詠唱を開始した直後、騎士――いや、異形が動いた。多数の黒い触手を俺へ伸ばす。串刺しにでもしそうな勢いであり、回避に移る。
俺が立っていた場所に黒い触手突き刺さる。易々と床を貫くその攻撃は、容易く人間など貫いていただろう。
「さて、これならどうだ――!」
次に放つ魔法は氷属性最上級魔法の『スノウユグドラシル』だ。異形の足下に氷が出現し、それが一気に上昇し一瞬の間に巨大な氷の柱が形成される。
伝説の大樹のように形を成す巨大な氷。そして異形は体の全てを氷の中に封じ込められる。
これで決着がついてくれればいいが……さすがにそうはいかなかった。氷にヒビが入ったのは予想の範囲内――だったのだが、牢獄を無視するかのように漆黒が氷の中でなお、上へと伸びていく。
「ずいぶんとやる気じゃないか」
『ルオン殿、どうするのだ?』
ガルクが問う。俺は一度呼吸を整えた後、答える。
「最上級魔法や技でも倒れない相手だが、まずは数を撃ってみよう」
もしかすると弱点属性だってあるかもしれないし……氷の拘束を脱しようとする異形を前にして、詠唱を開始する。
そして氷の一部分がはがれ、黒い腕が飛び出し俺へ向かおうとした直後――魔法が発動。金色の雷撃が、周辺を染めた。

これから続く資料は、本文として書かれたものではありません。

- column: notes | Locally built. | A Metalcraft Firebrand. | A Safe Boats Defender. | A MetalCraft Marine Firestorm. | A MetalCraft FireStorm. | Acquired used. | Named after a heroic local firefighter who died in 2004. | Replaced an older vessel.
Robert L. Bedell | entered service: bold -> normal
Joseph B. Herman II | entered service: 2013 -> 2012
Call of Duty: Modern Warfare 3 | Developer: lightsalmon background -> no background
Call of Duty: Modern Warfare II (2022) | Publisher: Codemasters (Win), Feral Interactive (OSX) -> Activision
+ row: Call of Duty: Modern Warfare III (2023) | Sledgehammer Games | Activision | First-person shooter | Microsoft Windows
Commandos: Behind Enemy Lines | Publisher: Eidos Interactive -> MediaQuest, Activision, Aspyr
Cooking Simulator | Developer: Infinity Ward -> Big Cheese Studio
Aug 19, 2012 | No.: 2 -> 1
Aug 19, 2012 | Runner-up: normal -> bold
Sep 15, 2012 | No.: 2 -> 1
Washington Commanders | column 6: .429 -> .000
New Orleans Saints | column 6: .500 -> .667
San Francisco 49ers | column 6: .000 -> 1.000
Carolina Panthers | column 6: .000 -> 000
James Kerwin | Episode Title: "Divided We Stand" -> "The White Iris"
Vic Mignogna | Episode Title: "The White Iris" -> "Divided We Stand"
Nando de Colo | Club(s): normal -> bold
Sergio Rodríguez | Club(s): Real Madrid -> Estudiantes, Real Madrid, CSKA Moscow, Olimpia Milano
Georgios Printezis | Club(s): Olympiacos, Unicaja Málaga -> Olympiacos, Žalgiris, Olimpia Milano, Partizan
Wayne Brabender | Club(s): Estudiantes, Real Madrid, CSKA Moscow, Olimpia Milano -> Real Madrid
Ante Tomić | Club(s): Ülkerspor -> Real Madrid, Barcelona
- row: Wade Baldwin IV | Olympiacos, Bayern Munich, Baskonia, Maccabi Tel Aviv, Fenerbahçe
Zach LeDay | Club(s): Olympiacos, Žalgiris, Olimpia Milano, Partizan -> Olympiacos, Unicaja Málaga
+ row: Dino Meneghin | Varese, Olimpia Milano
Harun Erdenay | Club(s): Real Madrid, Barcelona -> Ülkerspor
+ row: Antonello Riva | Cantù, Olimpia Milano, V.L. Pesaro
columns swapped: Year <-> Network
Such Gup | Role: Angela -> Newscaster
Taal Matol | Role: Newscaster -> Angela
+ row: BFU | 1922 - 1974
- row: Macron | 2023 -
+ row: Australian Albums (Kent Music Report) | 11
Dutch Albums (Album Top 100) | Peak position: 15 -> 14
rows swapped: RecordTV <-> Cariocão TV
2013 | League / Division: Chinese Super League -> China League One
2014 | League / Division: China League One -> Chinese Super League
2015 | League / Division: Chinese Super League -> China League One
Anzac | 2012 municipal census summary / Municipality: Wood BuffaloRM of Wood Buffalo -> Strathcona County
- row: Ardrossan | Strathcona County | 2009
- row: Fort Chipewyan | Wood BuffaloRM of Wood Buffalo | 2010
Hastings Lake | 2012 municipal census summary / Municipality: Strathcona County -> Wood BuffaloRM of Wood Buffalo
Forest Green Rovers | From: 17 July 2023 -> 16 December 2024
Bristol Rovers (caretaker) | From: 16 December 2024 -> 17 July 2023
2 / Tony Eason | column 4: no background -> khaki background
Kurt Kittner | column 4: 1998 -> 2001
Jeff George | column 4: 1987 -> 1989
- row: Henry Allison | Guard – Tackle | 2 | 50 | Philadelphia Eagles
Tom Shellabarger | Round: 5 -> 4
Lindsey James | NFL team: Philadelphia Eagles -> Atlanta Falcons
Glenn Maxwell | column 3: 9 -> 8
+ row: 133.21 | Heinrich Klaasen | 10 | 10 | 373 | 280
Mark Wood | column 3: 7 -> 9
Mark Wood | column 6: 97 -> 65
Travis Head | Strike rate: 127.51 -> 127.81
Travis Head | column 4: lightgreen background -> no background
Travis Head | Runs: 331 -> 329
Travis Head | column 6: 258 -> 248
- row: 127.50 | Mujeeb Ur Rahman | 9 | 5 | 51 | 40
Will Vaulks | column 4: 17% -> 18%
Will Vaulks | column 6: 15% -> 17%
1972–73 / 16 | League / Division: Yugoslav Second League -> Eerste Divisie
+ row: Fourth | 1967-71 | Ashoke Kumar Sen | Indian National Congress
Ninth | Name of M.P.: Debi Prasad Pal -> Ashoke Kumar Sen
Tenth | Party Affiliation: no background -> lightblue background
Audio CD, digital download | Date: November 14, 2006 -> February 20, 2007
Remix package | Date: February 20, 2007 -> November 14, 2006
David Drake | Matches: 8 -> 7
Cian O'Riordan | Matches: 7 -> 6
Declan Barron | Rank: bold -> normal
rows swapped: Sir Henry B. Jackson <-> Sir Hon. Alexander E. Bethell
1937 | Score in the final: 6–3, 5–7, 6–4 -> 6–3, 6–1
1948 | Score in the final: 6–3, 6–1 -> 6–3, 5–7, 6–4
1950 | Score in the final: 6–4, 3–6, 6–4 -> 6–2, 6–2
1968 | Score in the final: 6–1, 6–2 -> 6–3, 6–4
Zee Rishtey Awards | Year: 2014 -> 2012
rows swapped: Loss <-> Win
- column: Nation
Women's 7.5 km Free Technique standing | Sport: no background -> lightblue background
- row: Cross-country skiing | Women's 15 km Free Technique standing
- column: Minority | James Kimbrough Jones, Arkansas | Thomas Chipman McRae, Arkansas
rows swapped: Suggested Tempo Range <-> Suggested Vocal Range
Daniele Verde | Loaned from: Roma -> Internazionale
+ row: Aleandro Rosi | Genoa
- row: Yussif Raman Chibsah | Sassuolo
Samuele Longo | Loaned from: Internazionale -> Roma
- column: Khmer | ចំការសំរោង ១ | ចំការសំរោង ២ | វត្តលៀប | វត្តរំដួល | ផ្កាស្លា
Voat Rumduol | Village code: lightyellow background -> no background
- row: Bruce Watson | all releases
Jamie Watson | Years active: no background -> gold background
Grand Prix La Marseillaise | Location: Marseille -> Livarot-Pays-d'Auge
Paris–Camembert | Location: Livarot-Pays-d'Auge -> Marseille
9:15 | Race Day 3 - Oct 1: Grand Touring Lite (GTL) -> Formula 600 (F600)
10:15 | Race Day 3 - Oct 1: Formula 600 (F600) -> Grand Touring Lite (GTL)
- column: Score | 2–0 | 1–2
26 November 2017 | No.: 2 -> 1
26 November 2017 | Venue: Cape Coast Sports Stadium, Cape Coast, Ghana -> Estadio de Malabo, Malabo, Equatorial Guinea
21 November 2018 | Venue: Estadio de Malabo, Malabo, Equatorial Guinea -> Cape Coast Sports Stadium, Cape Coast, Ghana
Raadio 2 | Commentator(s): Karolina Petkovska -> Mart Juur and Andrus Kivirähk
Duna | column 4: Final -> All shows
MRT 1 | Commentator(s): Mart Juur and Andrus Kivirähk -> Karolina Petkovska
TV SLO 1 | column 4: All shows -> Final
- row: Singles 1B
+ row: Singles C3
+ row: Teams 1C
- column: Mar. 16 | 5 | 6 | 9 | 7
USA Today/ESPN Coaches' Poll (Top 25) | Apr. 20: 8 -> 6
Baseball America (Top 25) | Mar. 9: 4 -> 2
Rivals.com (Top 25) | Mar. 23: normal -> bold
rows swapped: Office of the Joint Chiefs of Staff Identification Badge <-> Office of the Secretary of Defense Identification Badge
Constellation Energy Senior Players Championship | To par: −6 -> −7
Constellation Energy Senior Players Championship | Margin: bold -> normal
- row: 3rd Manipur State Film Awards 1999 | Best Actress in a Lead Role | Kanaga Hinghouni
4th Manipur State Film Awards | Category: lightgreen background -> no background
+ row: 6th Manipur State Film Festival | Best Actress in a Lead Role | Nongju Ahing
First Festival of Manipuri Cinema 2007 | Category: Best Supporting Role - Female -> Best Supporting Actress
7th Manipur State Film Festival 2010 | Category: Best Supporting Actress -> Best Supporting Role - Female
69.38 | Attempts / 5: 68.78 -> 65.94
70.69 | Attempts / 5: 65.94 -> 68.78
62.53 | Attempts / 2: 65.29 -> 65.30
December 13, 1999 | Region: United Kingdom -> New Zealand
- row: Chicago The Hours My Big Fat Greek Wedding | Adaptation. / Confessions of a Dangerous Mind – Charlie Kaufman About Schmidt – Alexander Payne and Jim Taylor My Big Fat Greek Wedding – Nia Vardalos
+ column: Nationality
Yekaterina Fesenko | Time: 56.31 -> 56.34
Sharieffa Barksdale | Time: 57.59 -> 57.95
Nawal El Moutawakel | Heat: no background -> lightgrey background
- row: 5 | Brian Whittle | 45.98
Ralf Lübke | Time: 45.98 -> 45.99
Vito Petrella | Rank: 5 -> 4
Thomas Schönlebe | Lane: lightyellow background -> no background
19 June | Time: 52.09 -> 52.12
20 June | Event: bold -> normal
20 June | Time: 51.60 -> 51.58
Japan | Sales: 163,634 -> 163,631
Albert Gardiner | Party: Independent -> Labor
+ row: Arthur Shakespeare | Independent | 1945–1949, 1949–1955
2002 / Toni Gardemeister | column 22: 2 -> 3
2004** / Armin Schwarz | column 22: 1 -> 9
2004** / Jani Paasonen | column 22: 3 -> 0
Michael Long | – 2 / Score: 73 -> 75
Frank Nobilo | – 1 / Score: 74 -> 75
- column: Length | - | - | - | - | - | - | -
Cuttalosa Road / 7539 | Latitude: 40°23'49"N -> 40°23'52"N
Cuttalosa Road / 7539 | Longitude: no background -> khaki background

雷属性最上級魔法の『トールハンマー』。雷撃は真っ直ぐ氷に取り込まれた異形に直撃し――触手の多くが消滅する。
「これが弱点か……? いや、結論を出すのは早いか」
そう呟いた直後、消滅した部分から新たな黒い触手が。効いてはいるようだが、見た目で判断が難しいな。
『ルオン殿、魔力が減っているのは確かだ』
次の攻撃を行おうとした寸前、ガルクが述べた。
『どれだけの魔力を抱えているのかはわからん。しかし、限界が遠いというわけではなさそうだ』
「なら、方法は一つだな」
さらに魔法詠唱を行い、なおかつ刀身に魔力を集める。
「とにかく攻撃を叩き込んで魔力をゼロにしてしまえばいい」
『長期戦だぞ』
「余裕は十二分にあるよ」
そう答えた俺は、氷から脱した異形に告げる。